** Records **

▬▬▬▬▬▬▬▬▬▬

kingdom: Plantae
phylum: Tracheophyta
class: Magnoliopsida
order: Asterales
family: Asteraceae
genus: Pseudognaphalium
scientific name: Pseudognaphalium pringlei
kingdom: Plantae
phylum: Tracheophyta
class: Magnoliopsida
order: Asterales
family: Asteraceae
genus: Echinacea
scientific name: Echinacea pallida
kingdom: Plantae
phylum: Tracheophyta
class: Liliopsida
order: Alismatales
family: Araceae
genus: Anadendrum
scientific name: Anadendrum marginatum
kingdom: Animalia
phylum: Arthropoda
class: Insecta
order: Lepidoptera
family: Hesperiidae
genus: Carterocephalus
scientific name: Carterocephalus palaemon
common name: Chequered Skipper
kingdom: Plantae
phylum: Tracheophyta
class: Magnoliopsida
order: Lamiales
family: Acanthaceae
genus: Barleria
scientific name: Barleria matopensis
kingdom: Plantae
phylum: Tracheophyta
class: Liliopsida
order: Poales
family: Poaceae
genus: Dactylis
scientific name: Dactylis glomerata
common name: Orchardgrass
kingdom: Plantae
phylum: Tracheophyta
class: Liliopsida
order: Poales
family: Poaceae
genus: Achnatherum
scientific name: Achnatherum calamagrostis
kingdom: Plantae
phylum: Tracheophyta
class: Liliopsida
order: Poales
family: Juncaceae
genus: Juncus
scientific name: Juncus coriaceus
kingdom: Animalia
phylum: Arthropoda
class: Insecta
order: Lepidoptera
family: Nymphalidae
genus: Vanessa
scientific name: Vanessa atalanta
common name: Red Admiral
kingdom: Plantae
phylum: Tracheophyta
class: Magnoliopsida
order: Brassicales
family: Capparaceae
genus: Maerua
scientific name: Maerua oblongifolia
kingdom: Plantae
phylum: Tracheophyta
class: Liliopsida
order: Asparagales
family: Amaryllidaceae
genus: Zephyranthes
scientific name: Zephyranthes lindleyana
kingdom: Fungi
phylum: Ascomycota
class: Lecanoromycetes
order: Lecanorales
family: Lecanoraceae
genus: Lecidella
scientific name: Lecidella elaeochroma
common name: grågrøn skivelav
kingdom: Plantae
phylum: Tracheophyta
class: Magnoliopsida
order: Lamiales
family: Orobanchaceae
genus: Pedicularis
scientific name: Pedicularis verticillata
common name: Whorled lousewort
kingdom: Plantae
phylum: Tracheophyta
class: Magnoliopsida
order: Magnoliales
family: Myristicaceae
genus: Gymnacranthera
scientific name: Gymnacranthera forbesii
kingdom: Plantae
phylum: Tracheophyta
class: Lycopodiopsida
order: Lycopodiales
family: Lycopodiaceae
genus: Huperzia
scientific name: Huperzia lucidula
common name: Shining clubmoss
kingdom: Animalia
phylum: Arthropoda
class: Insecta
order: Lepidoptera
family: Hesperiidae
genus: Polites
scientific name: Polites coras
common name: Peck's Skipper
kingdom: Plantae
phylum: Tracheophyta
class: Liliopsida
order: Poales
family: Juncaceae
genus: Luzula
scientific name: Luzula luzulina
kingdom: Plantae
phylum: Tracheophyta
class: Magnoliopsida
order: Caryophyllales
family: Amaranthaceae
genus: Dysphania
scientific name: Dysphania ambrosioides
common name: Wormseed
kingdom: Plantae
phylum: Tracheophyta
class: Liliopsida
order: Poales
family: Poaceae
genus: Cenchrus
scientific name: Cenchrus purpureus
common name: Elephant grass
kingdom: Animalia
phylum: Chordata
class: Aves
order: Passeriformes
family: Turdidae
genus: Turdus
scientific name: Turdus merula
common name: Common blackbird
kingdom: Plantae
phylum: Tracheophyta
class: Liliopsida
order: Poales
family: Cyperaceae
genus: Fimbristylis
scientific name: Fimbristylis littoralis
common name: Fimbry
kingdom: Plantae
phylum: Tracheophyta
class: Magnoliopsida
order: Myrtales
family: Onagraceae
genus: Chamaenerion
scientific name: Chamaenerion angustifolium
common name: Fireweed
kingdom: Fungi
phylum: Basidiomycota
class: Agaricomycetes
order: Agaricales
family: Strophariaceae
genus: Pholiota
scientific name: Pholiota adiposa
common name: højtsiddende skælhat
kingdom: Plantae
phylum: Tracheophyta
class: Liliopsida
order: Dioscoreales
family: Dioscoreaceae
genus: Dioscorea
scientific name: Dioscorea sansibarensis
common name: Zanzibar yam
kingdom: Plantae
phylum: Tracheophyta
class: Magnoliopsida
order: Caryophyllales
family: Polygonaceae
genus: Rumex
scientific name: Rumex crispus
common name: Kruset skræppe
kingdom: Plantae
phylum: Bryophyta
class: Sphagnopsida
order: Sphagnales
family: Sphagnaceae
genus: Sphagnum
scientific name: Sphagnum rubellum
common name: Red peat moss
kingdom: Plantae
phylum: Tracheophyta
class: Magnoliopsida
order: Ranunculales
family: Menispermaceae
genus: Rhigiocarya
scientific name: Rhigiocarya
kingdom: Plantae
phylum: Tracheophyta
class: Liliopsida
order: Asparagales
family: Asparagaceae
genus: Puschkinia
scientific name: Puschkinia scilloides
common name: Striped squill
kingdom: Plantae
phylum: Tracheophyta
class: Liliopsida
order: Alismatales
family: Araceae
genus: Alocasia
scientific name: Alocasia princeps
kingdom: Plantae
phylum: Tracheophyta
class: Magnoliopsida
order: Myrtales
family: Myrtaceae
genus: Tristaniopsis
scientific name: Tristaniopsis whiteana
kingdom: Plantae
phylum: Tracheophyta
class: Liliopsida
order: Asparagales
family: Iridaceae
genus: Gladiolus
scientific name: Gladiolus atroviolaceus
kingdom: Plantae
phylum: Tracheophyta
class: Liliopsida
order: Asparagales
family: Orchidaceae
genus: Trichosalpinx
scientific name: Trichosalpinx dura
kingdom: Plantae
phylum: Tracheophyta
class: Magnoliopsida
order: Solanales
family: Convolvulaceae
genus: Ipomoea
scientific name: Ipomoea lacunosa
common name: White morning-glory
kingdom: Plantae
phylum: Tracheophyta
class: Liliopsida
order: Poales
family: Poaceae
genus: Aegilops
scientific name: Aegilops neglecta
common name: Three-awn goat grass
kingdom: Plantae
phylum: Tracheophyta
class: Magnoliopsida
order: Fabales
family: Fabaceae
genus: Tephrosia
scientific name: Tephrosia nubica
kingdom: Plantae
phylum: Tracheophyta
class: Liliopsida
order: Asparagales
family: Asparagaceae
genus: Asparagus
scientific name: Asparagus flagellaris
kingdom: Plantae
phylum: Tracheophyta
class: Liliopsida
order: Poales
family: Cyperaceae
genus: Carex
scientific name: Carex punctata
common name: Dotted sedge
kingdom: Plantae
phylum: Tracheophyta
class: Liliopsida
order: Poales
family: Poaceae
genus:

▬▬▬▬▬▬▬▬▬▬

** Exercise description **
Format every line of the data above as a numbered list, omitting any blank lines.

** Written reply **
1. kingdom: Plantae
2. phylum: Tracheophyta
3. class: Magnoliopsida
4. order: Asterales
5. family: Asteraceae
6. genus: Pseudognaphalium
7. scientific name: Pseudognaphalium pringlei
8. kingdom: Plantae
9. phylum: Tracheophyta
10. class: Magnoliopsida
11. order: Asterales
12. family: Asteraceae
13. genus: Echinacea
14. scientific name: Echinacea pallida
15. kingdom: Plantae
16. phylum: Tracheophyta
17. class: Liliopsida
18. order: Alismatales
19. family: Araceae
20. genus: Anadendrum
21. scientific name: Anadendrum marginatum
22. kingdom: Animalia
23. phylum: Arthropoda
24. class: Insecta
25. order: Lepidoptera
26. family: Hesperiidae
27. genus: Carterocephalus
28. scientific name: Carterocephalus palaemon
29. common name: Chequered Skipper
30. kingdom: Plantae
31. phylum: Tracheophyta
32. class: Magnoliopsida
33. order: Lamiales
34. family: Acanthaceae
35. genus: Barleria
36. scientific name: Barleria matopensis
37. kingdom: Plantae
38. phylum: Tracheophyta
39. class: Liliopsida
40. order: Poales
41. family: Poaceae
42. genus: Dactylis
43. scientific name: Dactylis glomerata
44. common name: Orchardgrass
45. kingdom: Plantae
46. phylum: Tracheophyta
47. class: Liliopsida
48. order: Poales
49. family: Poaceae
50. genus: Achnatherum
51. scientific name: Achnatherum calamagrostis
52. kingdom: Plantae
53. phylum: Tracheophyta
54. class: Liliopsida
55. order: Poales
56. family: Juncaceae
57. genus: Juncus
58. scientific name: Juncus coriaceus
59. kingdom: Animalia
60. phylum: Arthropoda
61. class: Insecta
62. order: Lepidoptera
63. family: Nymphalidae
64. genus: Vanessa
65. scientific name: Vanessa atalanta
66. common name: Red Admiral
67. kingdom: Plantae
68. phylum: Tracheophyta
69. class: Magnoliopsida
70. order: Brassicales
71. family: Capparaceae
72. genus: Maerua
73. scientific name: Maerua oblongifolia
74. kingdom: Plantae
75. phylum: Tracheophyta
76. class: Liliopsida
77. order: Asparagales
78. family: Amaryllidaceae
79. genus: Zephyranthes
80. scientific name: Zephyranthes lindleyana
81. kingdom: Fungi
82. phylum: Ascomycota
83. class: Lecanoromycetes
84. order: Lecanorales
85. family: Lecanoraceae
86. genus: Lecidella
87. scientific name: Lecidella elaeochroma
88. common name: grågrøn skivelav
89. kingdom: Plantae
90. phylum: Tracheophyta
91. class: Magnoliopsida
92. order: Lamiales
93. family: Orobanchaceae
94. genus: Pedicularis
95. scientific name: Pedicularis verticillata
96. common name: Whorled lousewort
97. kingdom: Plantae
98. phylum: Tracheophyta
99. class: Magnoliopsida
100. order: Magnoliales
101. family: Myristicaceae
102. genus: Gymnacranthera
103. scientific name: Gymnacranthera forbesii
104. kingdom: Plantae
105. phylum: Tracheophyta
106. class: Lycopodiopsida
107. order: Lycopodiales
108. family: Lycopodiaceae
109. genus: Huperzia
110. scientific name: Huperzia lucidula
111. common name: Shining clubmoss
112. kingdom: Animalia
113. phylum: Arthropoda
114. class: Insecta
115. order: Lepidoptera
116. family: Hesperiidae
117. genus: Polites
118. scientific name: Polites coras
119. common name: Peck's Skipper
120. kingdom: Plantae
121. phylum: Tracheophyta
122. class: Liliopsida
123. order: Poales
124. family: Juncaceae
125. genus: Luzula
126. scientific name: Luzula luzulina
127. kingdom: Plantae
128. phylum: Tracheophyta
129. class: Magnoliopsida
130. order: Caryophyllales
131. family: Amaranthaceae
132. genus: Dysphania
133. scientific name: Dysphania ambrosioides
134. common name: Wormseed
135. kingdom: Plantae
136. phylum: Tracheophyta
137. class: Liliopsida
138. order: Poales
139. family: Poaceae
140. genus: Cenchrus
141. scientific name: Cenchrus purpureus
142. common name: Elephant grass
143. kingdom: Animalia
144. phylum: Chordata
145. class: Aves
146. order: Passeriformes
147. family: Turdidae
148. genus: Turdus
149. scientific name: Turdus merula
150. common name: Common blackbird
151. kingdom: Plantae
152. phylum: Tracheophyta
153. class: Liliopsida
154. order: Poales
155. family: Cyperaceae
156. genus: Fimbristylis
157. scientific name: Fimbristylis littoralis
158. common name: Fimbry
159. kingdom: Plantae
160. phylum: Tracheophyta
161. class: Magnoliopsida
162. order: Myrtales
163. family: Onagraceae
164. genus: Chamaenerion
165. scientific name: Chamaenerion angustifolium
166. common name: Fireweed
167. kingdom: Fungi
168. phylum: Basidiomycota
169. class: Agaricomycetes
170. order: Agaricales
171. family: Strophariaceae
172. genus: Pholiota
173. scientific name: Pholiota adiposa
174. common name: højtsiddende skælhat
175. kingdom: Plantae
176. phylum: Tracheophyta
177. class: Liliopsida
178. order: Dioscoreales
179. family: Dioscoreaceae
180. genus: Dioscorea
181. scientific name: Dioscorea sansibarensis
182. common name: Zanzibar yam
183. kingdom: Plantae
184. phylum: Tracheophyta
185. class: Magnoliopsida
186. order: Caryophyllales
187. family: Polygonaceae
188. genus: Rumex
189. scientific name: Rumex crispus
190. common name: Kruset skræppe
191. kingdom: Plantae
192. phylum: Bryophyta
193. class: Sphagnopsida
194. order: Sphagnales
195. family: Sphagnaceae
196. genus: Sphagnum
197. scientific name: Sphagnum rubellum
198. common name: Red peat moss
199. kingdom: Plantae
200. phylum: Tracheophyta
201. class: Magnoliopsida
202. order: Ranunculales
203. family: Menispermaceae
204. genus: Rhigiocarya
205. scientific name: Rhigiocarya
206. kingdom: Plantae
207. phylum: Tracheophyta
208. class: Liliopsida
209. order: Asparagales
210. family: Asparagaceae
211. genus: Puschkinia
212. scientific name: Puschkinia scilloides
213. common name: Striped squill
214. kingdom: Plantae
215. phylum: Tracheophyta
216. class: Liliopsida
217. order: Alismatales
218. family: Araceae
219. genus: Alocasia
220. scientific name: Alocasia princeps
221. kingdom: Plantae
222. phylum: Tracheophyta
223. class: Magnoliopsida
224. order: Myrtales
225. family: Myrtaceae
226. genus: Tristaniopsis
227. scientific name: Tristaniopsis whiteana
228. kingdom: Plantae
229. phylum: Tracheophyta
230. class: Liliopsida
231. order: Asparagales
232. family: Iridaceae
233. genus: Gladiolus
234. scientific name: Gladiolus atroviolaceus
235. kingdom: Plantae
236. phylum: Tracheophyta
237. class: Liliopsida
238. order: Asparagales
239. family: Orchidaceae
240. genus: Trichosalpinx
241. scientific name: Trichosalpinx dura
242. kingdom: Plantae
243. phylum: Tracheophyta
244. class: Magnoliopsida
245. order: Solanales
246. family: Convolvulaceae
247. genus: Ipomoea
248. scientific name: Ipomoea lacunosa
249. common name: White morning-glory
250. kingdom: Plantae
251. phylum: Tracheophyta
252. class: Liliopsida
253. order: Poales
254. family: Poaceae
255. genus: Aegilops
256. scientific name: Aegilops neglecta
257. common name: Three-awn goat grass
258. kingdom: Plantae
259. phylum: Tracheophyta
260. class: Magnoliopsida
261. order: Fabales
262. family: Fabaceae
263. genus: Tephrosia
264. scientific name: Tephrosia nubica
265. kingdom: Plantae
266. phylum: Tracheophyta
267. class: Liliopsida
268. order: Asparagales
269. family: Asparagaceae
270. genus: Asparagus
271. scientific name: Asparagus flagellaris
272. kingdom: Plantae
273. phylum: Tracheophyta
274. class: Liliopsida
275. order: Poales
276. family: Cyperaceae
277. genus: Carex
278. scientific name: Carex punctata
279. common name: Dotted sedge
280. kingdom: Plantae
281. phylum: Tracheophyta
282. class: Liliopsida
283. order: Poales
284. family: Poaceae
285. genus:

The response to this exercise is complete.